Jailbird - Kurt Vonnegut [80]
There was Harvard again.
All the auditing stories that Einstein heard were told by Americans. He had chosen to settle in the American part of heaven. Understandably, he had mixed feelings about Europeans, since he was a Jew. But it wasn’t only Americans who were being audited. Pakistanis and pygmies from the Philippines and even communists had to go through the very same thing.
It was in character for Einstein to be offended first by the mathematics of the system the auditors wanted everybody to be so grateful for. He calculated that if every person on Earth took full advantage of every opportunity, became a millionaire and then a billionaire and so on, the paper wealth on that one little planet would exceed the worth of all the minerals in the universe in a matter of three months or so. Also: There would be nobody left to do any useful work.
So he sent God a note. It assumed that God had no idea what sorts of rubbish His auditors were talking. It accused the auditors rather than God of cruelly deceiving new arrivals about the opportunities they had had on Earth. He tried to guess the auditors’ motives. He wondered if they might not be sadists.
The story ended abruptly. Einstein did not get to see God. But God sent out an archangel who was boiling mad. He told Einstein that if he continued to destroy ghosts’ respect for the audits, he was going to take Einstein’s fiddle away from him for all eternity. So Einstein never discussed the audits with anybody ever again. His fiddle meant more to him than anything.

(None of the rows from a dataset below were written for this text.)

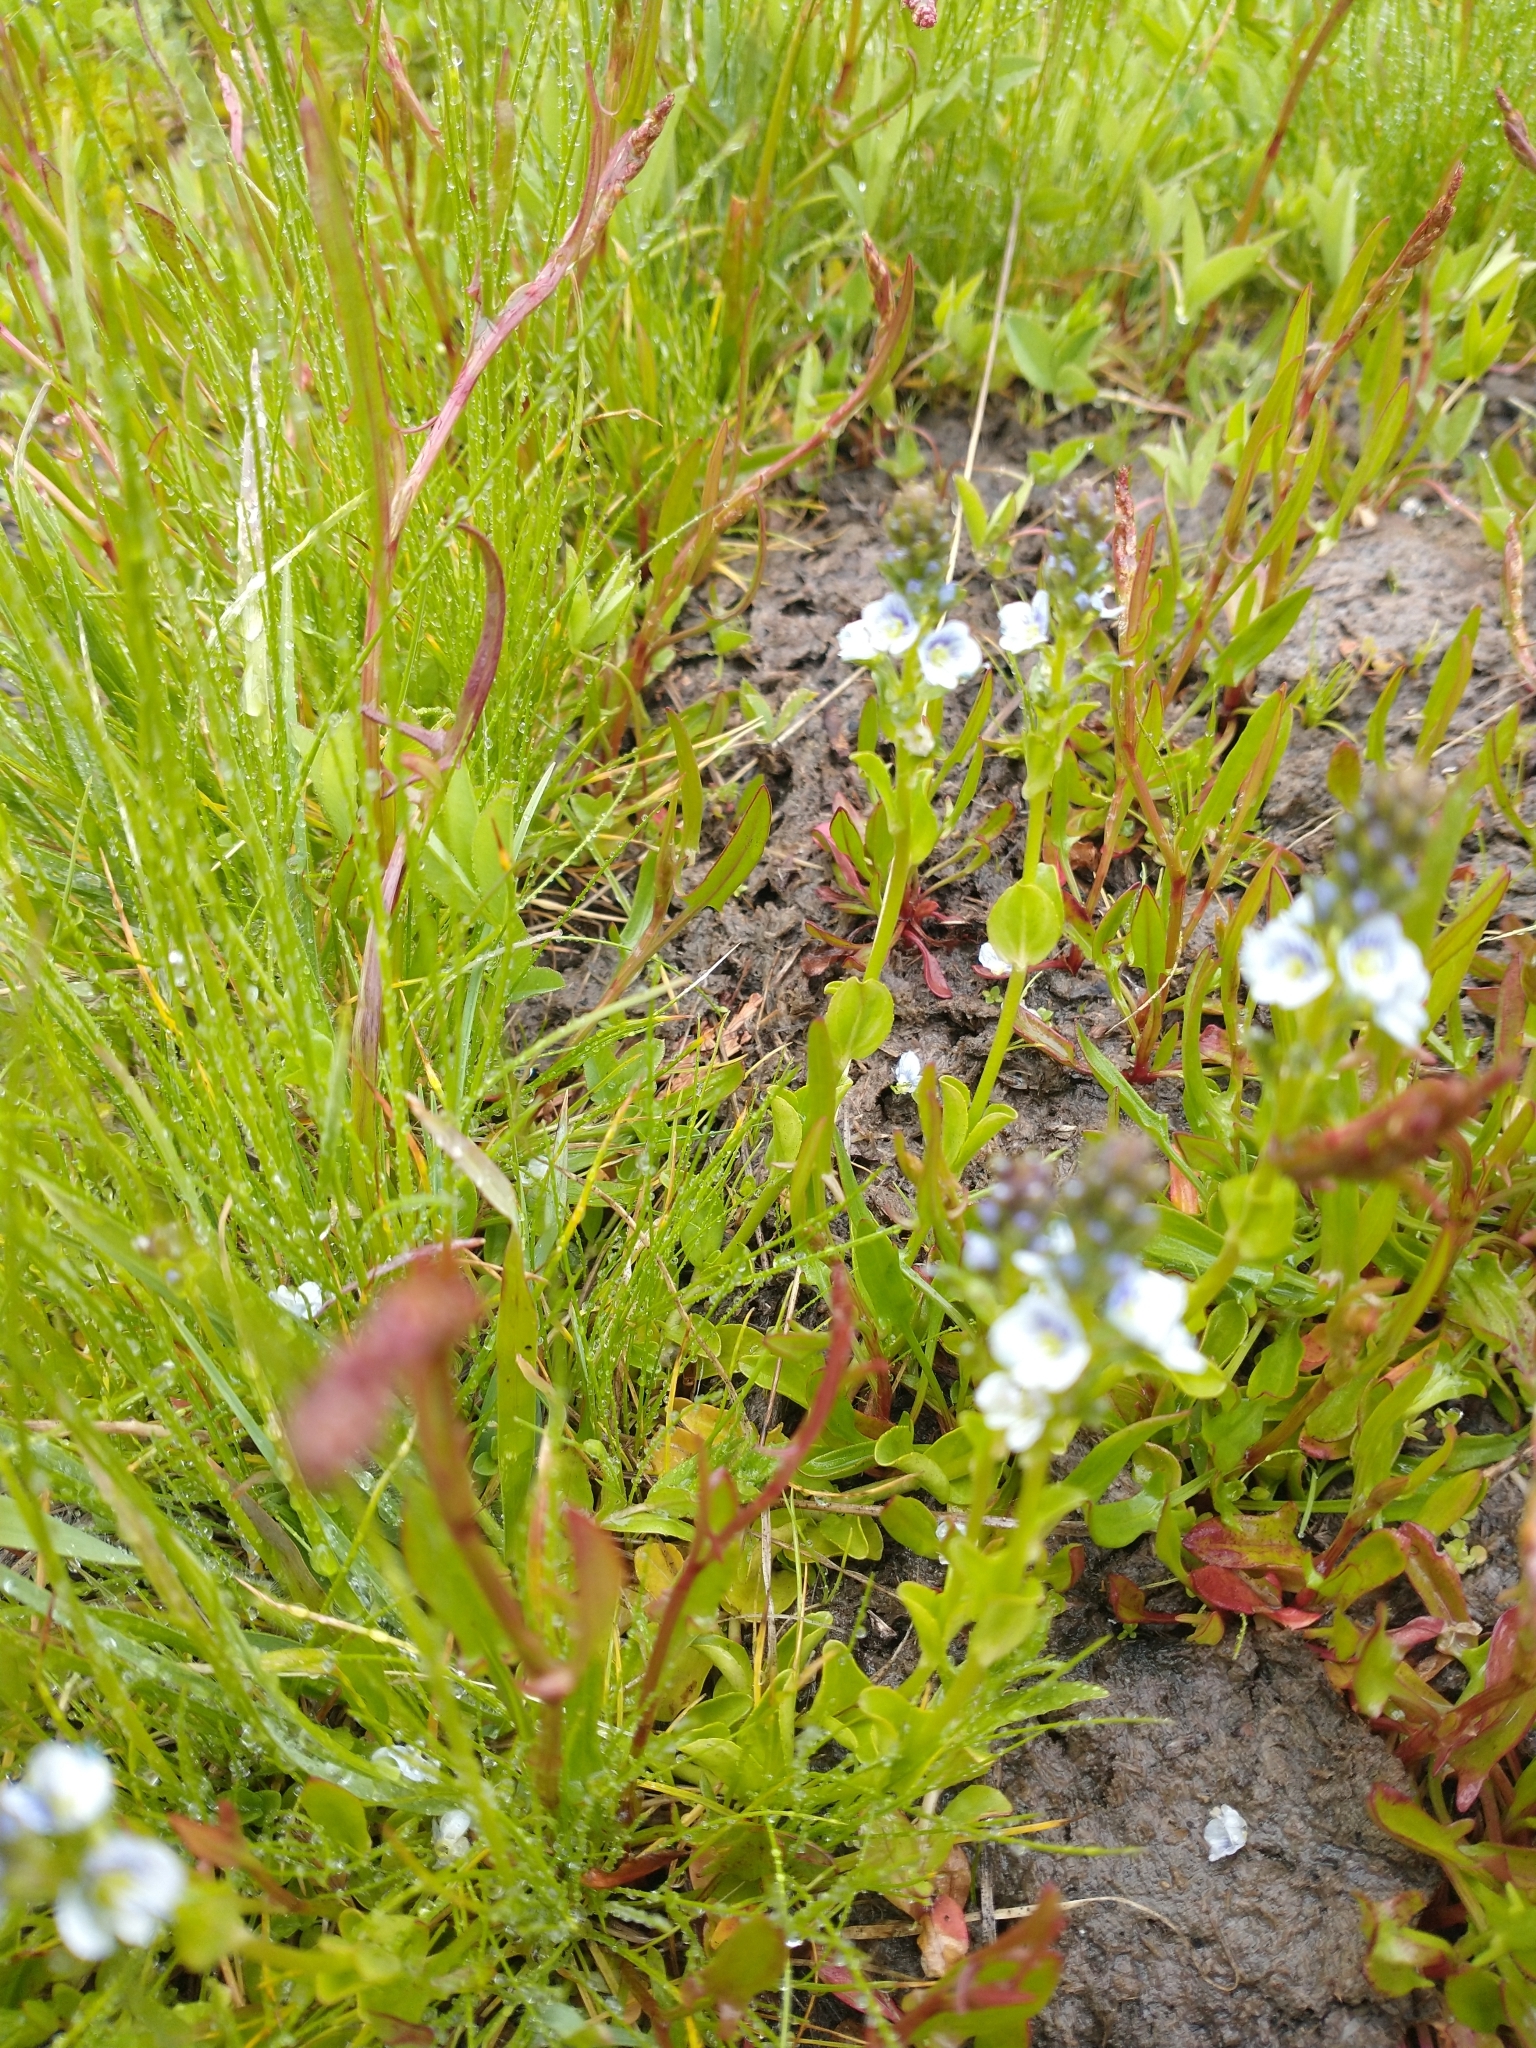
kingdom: Plantae
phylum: Tracheophyta
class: Magnoliopsida
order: Lamiales
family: Plantaginaceae
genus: Veronica
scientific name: Veronica serpyllifolia
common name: Thyme-leaved speedwell
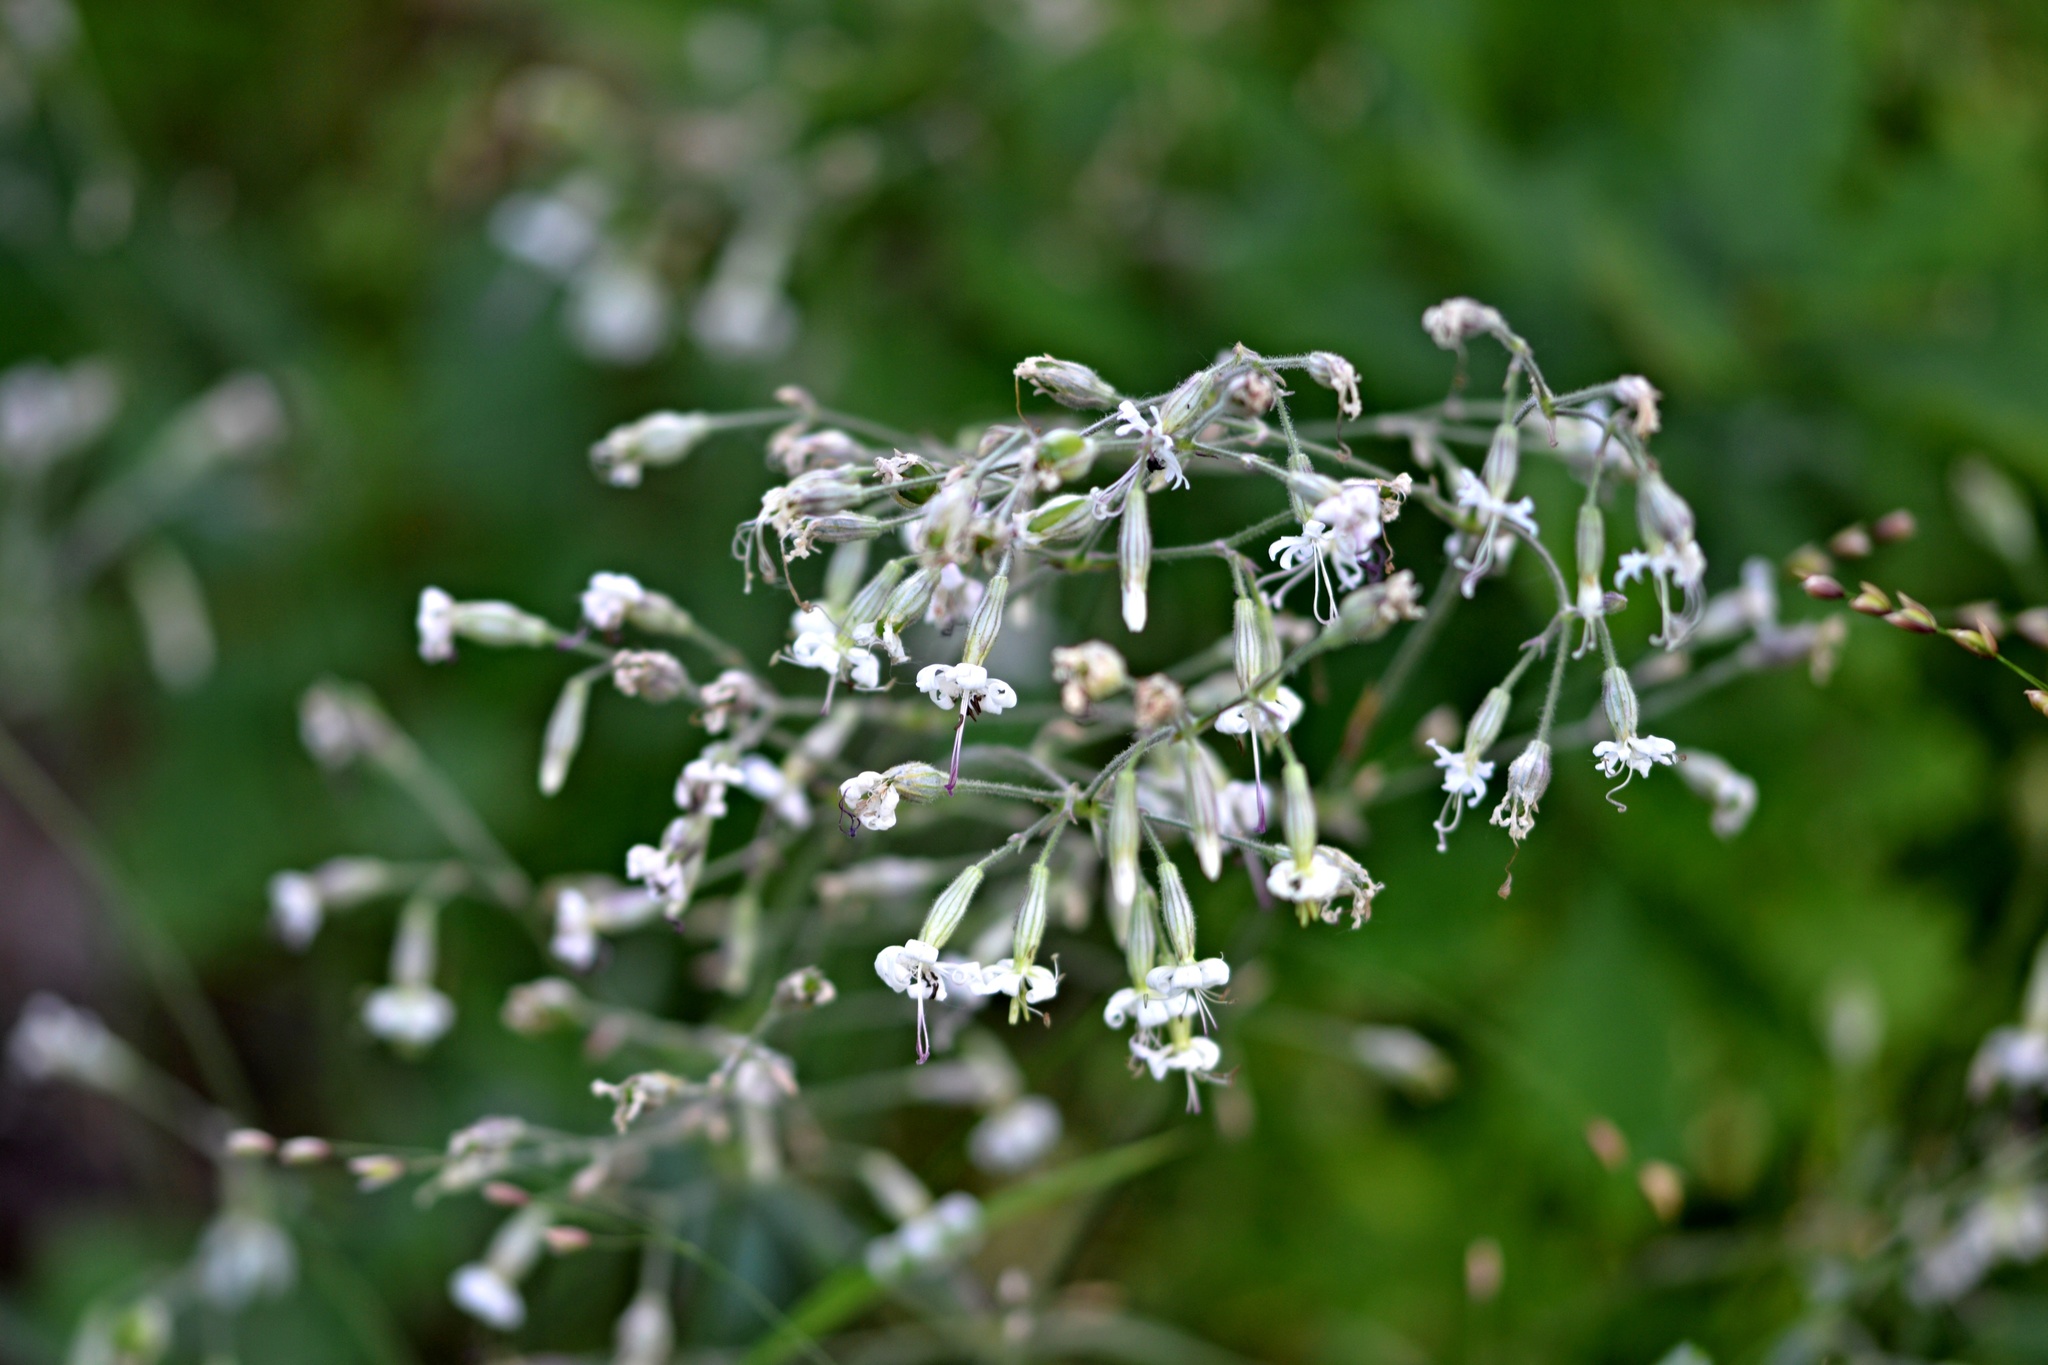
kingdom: Plantae
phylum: Tracheophyta
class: Magnoliopsida
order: Caryophyllales
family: Caryophyllaceae
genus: Silene
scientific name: Silene nutans
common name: Nottingham catchfly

The story was certainly a slam at God, suggesting that He was capable of using a cheap subterfuge like the audits to get out of being blamed for how hard economic life was down here.
I made my mind a blank.
But then it started singing about Sally in the garden again.
Mary Kathleen O’Looney, exercising her cosmic powers as Mrs. Jack Graham, had meanwhile telephoned Arpad Leen, the top man at RAMJAC. She ordered him to find out what the police had done with me, and to send the toughest lawyer in New York City to rescue me, no matter what the cost.
He was to make me a RAMJAC vice-president after that. While she was at it, she said, she had a list of other good people who were to be rounded up and also made vice-presidents. These were the people I had told her about, of course—the strangers who had been so nice to me.
She also ordered him to tell Doris Kramm, the old secretary at The American Harp Company, that she didn’t have to retire, no matter how old she was.
Yes, and there in my padded cell I told myself a joke I had read in The Harvard Lampoon when a freshman. It had amazed me back then because it seemed so dirty. When I became the President’s special advisor on youth affairs, and had to read college humor again, I discovered that the joke was still being published many times a year—unchanged. This was it:
SHE: How dare you kiss me like that?
HE: I was just trying to find out who ate all the macaroons.
So I had a good laugh about that there in solitary. But then I began to crack. I could not stop saying to myself, “Macaroons, macaroons, macaroons …”
Things got much worse after that. I sobbed. I bounced myself off the walls. I took a crap in a corner. I dropped the bowling trophy on the top of the crap.
I screamed a poem I had learned in grammar school:
Don’t care if I do die,
Do die, do die!
Like to make the juice fly,
Juice fly, juice fly!
I may even have masturbated. Why not? We old folks have much richer sex lives than most young people imagine.
I eventually collapsed.
At seven o’clock that night the toughest attorney in New York entered the police station upstairs.